> **RECORDS**:
------

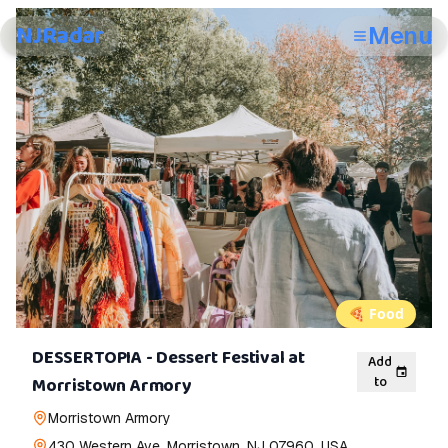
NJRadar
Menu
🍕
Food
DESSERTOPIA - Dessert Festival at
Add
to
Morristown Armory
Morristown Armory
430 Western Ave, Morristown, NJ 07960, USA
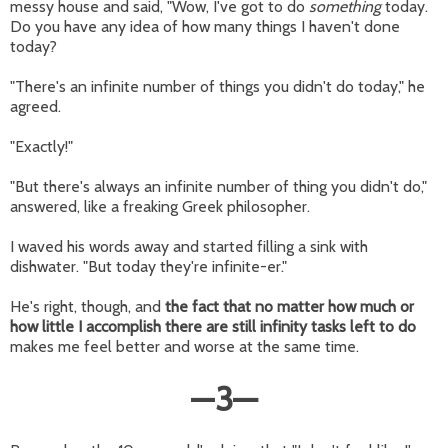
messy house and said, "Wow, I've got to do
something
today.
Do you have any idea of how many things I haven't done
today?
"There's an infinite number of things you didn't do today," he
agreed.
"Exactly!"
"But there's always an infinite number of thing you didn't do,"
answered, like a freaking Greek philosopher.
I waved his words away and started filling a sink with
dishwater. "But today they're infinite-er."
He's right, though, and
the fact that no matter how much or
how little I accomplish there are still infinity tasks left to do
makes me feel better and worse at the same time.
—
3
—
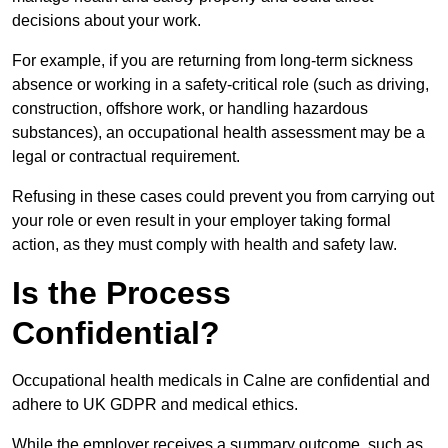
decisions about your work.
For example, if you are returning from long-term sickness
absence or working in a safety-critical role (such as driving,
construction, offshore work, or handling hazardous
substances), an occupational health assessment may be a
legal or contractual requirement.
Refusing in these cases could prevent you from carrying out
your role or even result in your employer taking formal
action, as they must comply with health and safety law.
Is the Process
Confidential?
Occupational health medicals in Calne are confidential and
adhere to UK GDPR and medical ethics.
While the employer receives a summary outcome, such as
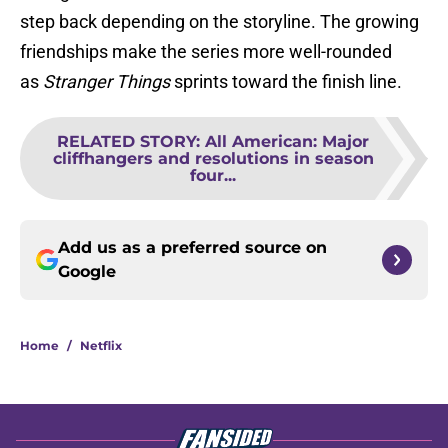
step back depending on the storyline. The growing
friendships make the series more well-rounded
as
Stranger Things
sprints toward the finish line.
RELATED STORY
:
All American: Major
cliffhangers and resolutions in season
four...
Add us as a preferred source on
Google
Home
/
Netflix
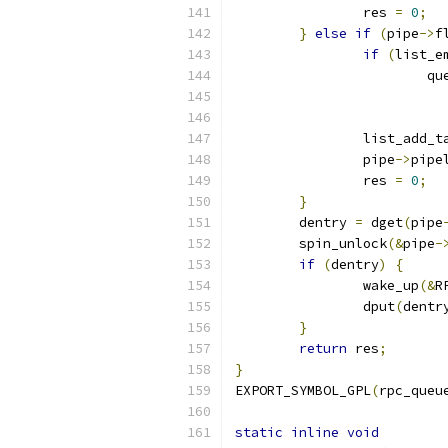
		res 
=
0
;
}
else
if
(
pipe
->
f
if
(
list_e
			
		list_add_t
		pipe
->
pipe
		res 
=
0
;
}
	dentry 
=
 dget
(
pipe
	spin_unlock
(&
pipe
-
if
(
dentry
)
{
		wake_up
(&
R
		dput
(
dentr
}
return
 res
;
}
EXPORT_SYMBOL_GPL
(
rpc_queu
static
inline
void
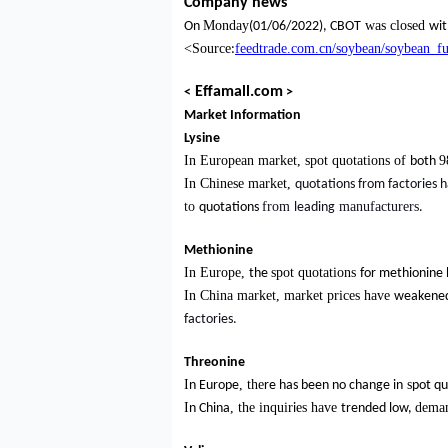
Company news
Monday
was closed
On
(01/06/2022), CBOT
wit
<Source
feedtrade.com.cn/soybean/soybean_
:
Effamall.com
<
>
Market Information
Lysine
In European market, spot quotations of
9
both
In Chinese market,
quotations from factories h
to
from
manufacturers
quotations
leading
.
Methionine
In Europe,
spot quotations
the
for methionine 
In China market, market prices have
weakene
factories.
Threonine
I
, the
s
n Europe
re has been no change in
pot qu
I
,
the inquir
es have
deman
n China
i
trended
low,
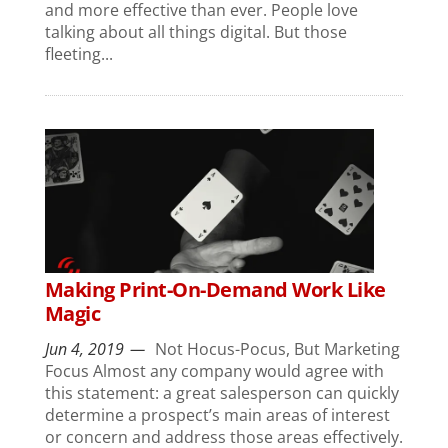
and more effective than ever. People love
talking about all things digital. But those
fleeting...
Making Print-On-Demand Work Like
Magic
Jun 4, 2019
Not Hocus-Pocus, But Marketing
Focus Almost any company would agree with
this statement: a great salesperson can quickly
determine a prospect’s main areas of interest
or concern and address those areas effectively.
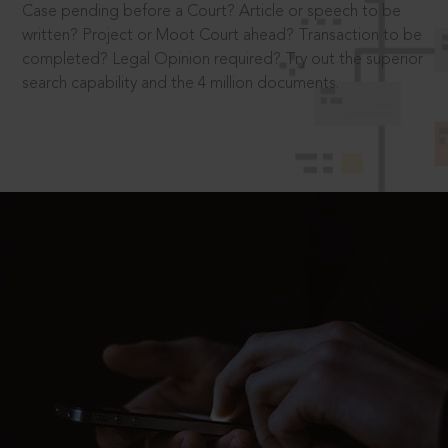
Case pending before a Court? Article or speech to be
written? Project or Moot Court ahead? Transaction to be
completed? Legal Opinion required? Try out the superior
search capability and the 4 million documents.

------

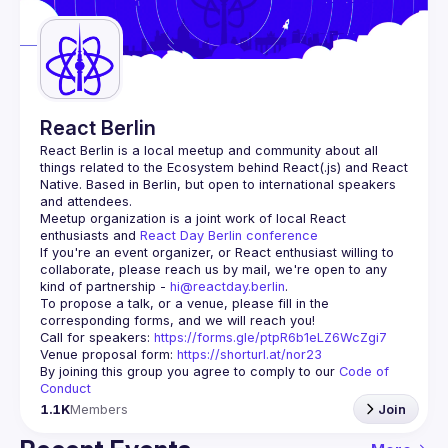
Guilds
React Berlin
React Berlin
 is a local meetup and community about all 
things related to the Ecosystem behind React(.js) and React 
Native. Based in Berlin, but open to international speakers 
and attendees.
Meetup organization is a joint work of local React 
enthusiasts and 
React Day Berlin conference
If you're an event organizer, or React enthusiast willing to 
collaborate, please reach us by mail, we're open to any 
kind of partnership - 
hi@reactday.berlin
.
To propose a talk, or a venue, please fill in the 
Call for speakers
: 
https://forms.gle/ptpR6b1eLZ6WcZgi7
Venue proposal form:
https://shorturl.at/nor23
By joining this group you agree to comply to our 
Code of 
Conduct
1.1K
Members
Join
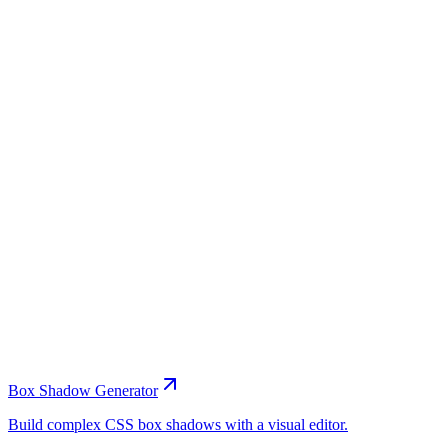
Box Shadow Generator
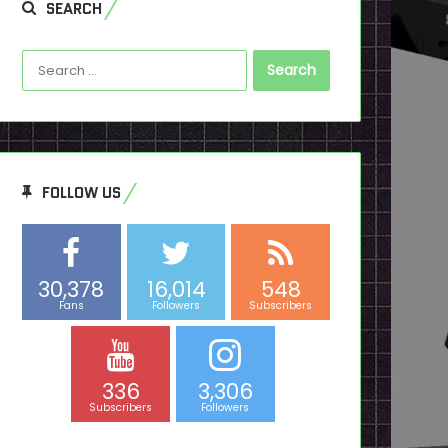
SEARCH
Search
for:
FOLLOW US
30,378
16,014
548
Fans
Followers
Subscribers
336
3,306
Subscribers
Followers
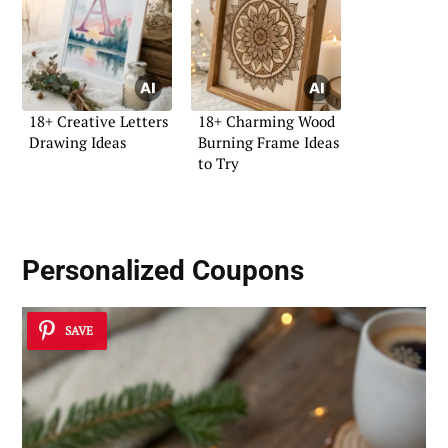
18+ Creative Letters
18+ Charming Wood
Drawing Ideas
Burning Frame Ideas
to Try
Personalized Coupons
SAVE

------

> **TASK STATEMENT**: Within the data above, count the lines that contain the string "open"; the reply is the number alone.

> **EXPECTED ANSWER**: 2